What happens in the real world is that the banks will only analyze the transactions that they process directly. They will flag some transactions as suspicious and send them to the national authority. The national authority will receive only the suspicious data from all the banks. Since this is still more than can be managed manually, they will also run some sort of machine learning, to identify the most suspicious transactions. It is a two-step pipeline with some non-trivial interactions between two machine learning algorithms. This is the realistic pipeline the money laundering detectors should be evaluated with.
What happens if we do? In the same scenario as before, the precision takes a bit of a hit: it goes down from the original 85% to 75%. This is unfortunate, but not extremely critical. The real problem is with recall, which plummets from 74% to 24%. Now a fraudulent transaction has three chances out of four to pass unnoticed, the failure case has tripled!
And here’s another serving of food for thought. Remember that in this realistic pipeline we have to apply two detectors: one for the banks and one for the central authority. If we were to apply the state of the art method, the one that performs the best in the one-step evaluation, we would get a worse result, with recall going down to 7%. To get to 24% we need either the banks or the central authority to use a simpler method.

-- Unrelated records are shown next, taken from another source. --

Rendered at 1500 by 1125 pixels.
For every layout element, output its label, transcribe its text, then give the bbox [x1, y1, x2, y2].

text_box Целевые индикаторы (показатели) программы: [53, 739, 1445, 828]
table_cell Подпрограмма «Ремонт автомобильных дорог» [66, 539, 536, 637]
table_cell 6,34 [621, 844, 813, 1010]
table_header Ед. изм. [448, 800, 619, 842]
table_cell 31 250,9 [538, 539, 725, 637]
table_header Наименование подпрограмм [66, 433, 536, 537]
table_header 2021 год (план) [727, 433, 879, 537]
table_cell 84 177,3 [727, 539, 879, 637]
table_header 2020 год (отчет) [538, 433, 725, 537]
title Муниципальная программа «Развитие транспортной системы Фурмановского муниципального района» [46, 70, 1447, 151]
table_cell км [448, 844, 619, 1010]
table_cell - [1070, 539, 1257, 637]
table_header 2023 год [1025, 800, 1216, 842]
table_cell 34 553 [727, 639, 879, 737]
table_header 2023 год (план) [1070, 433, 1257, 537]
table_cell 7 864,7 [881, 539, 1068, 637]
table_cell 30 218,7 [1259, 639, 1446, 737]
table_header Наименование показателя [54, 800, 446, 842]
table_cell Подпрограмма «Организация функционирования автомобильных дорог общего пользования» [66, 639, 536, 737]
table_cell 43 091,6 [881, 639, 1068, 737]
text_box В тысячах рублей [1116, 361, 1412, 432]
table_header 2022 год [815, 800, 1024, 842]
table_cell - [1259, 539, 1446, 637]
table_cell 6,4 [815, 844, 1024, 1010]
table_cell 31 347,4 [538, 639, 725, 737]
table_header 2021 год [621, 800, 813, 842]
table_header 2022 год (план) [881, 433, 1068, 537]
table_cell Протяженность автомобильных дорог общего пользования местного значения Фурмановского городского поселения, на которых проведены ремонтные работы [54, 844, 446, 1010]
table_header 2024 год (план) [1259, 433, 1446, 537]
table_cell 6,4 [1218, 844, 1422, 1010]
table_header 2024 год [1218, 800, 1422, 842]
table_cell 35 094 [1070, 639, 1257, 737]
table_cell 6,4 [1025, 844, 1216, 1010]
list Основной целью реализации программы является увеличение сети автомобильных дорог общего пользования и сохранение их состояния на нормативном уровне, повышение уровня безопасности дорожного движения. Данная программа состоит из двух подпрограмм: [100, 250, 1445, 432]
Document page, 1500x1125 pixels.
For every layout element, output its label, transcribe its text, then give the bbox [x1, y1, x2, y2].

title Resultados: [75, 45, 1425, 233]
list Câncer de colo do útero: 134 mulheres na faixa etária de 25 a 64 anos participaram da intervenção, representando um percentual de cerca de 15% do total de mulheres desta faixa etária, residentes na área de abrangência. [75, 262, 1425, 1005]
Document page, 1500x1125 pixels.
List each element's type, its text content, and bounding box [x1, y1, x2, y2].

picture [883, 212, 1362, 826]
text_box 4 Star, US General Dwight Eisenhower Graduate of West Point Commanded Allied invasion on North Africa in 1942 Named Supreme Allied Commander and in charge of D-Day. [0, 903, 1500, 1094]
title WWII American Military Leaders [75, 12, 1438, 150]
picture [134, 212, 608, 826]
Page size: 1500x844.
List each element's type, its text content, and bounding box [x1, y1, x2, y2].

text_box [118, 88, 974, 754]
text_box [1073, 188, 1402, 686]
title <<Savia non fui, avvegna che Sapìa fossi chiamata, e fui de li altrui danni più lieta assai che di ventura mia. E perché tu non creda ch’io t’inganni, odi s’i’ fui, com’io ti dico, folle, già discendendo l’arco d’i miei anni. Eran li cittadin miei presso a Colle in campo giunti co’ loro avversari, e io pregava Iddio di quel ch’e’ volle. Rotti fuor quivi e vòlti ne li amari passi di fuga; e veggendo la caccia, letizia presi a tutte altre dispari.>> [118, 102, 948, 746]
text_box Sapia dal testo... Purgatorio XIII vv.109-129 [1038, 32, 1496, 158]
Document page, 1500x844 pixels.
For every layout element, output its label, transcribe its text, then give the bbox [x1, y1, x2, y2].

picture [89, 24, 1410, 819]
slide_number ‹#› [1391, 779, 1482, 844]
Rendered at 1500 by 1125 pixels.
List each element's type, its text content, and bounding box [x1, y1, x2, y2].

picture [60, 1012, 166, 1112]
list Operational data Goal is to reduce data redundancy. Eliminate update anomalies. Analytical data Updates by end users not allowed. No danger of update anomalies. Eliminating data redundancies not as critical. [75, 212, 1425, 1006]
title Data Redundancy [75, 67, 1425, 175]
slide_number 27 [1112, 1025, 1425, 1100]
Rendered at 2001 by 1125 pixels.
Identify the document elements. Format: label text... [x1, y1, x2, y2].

Why is this happening? Likely, it’s a combination of two things. At the first step, each bank can only use its own data. This means that each independent training set is much smaller and therefore an over-complex state of the art method might not be able to learn enough with this little amount of data. At the second step, the central authority does not receive a random sample of transactions any more, but a selected sample of the most suspicious ones. This likely breaks the assumptions on which a money laundering detector is founded.
The good news is that all of this is fixable, although it requires a lot of coordination between all the stakeholders. Banks can partner and use federated learning, each keeping their own data but being able to exploit what has been learned by the algorithm on the other banks’ data. Central authorities should coordinate with the banks and agree on which algorithms each should be using, because if these actors don’t talk and each use the state of the art method, this will likely result in a worse outcome. Finally, machine learning practitioners should use our updated evaluation pipeline in two steps to get a proper picture of how a machine learning algorithm is used in the real world.